At a minimum you have to implement smoothly scrolling graphics and quite a lot of physics. Of course there are libraries available which help with these things but then you have a lot of documentation to read (if it even exists).

I believe angry birds cost in the region of $100,000 to develop. Not really a learning exercise for a child.




Sure, but I'd imagine the bulk of that is spent on things that don't really matter in the context of kids making a game for themselves.

How much of that cost comes from sound, fairly slick graphics and animation, and the iterative polish needed to make a good game into a great one.

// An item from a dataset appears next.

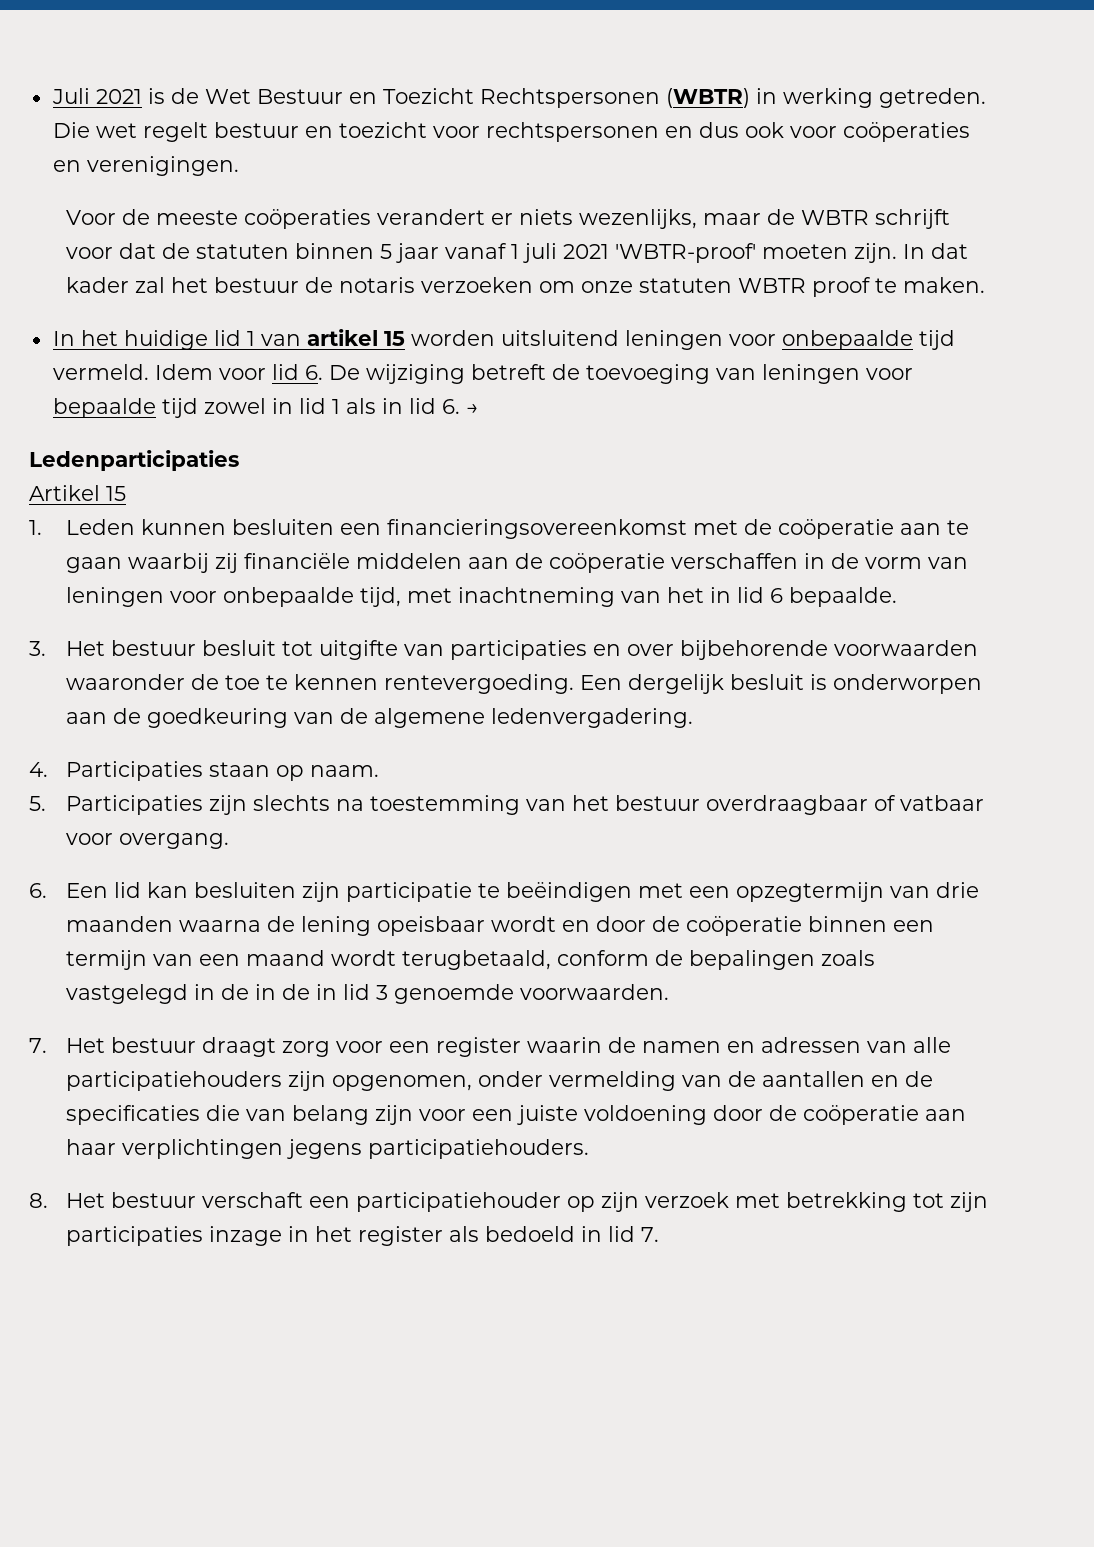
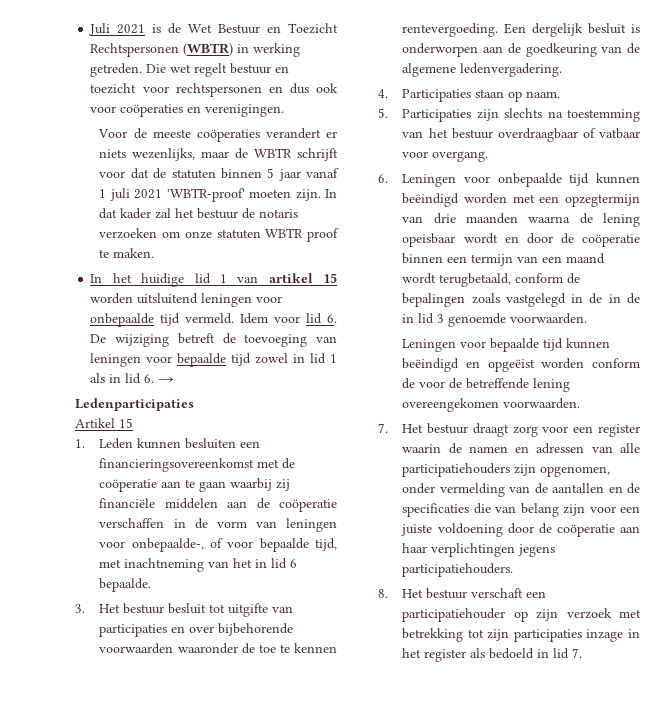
[223,587,355,607] onbepaalde -> [131,538,309,552] onbepaalde-, of voor bepaalde
[66,882,633,902] Een lid kan besluiten zijn participatie te beëindigen -> [402,173,640,187] [402,193,508,207] Leningen voor onbepaalde tijd kunnen beëindigd worden
(670, 992) none -> [402,338,611,352] [402,358,640,372] [402,378,571,392] [402,398,581,412] // Leningen voor bepaalde tijd kunnen beëindigd en opgeëist worden conform de voor de betreffende lening overeengekomen voorwaarden.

I suspect that those things account for the bulk of the development cost.

The standards of polish for a hit game are far removed from what matters for getting kids into programming. The past generations making their text adventures didn't, for the most part, need to match the quality of Zork, and the current generation doesn't need to match Angry Birds. The point is to get them far enough that they could make something kinda sorta like it.


I'd be hard for a kid to make "Angry Birds" because of the block tumbling/collision physics. From experience, though, simple platformers, tank games and tron clones are within the reach of children with minimal instruction. A language/environment designed for that sort of thing helps a lot, though. We used QBasic, I'm not sure what you'd use these days.


I believe that Angry Birds uses Box2d for physics. A kid could do the same. With such a library the task is much easier.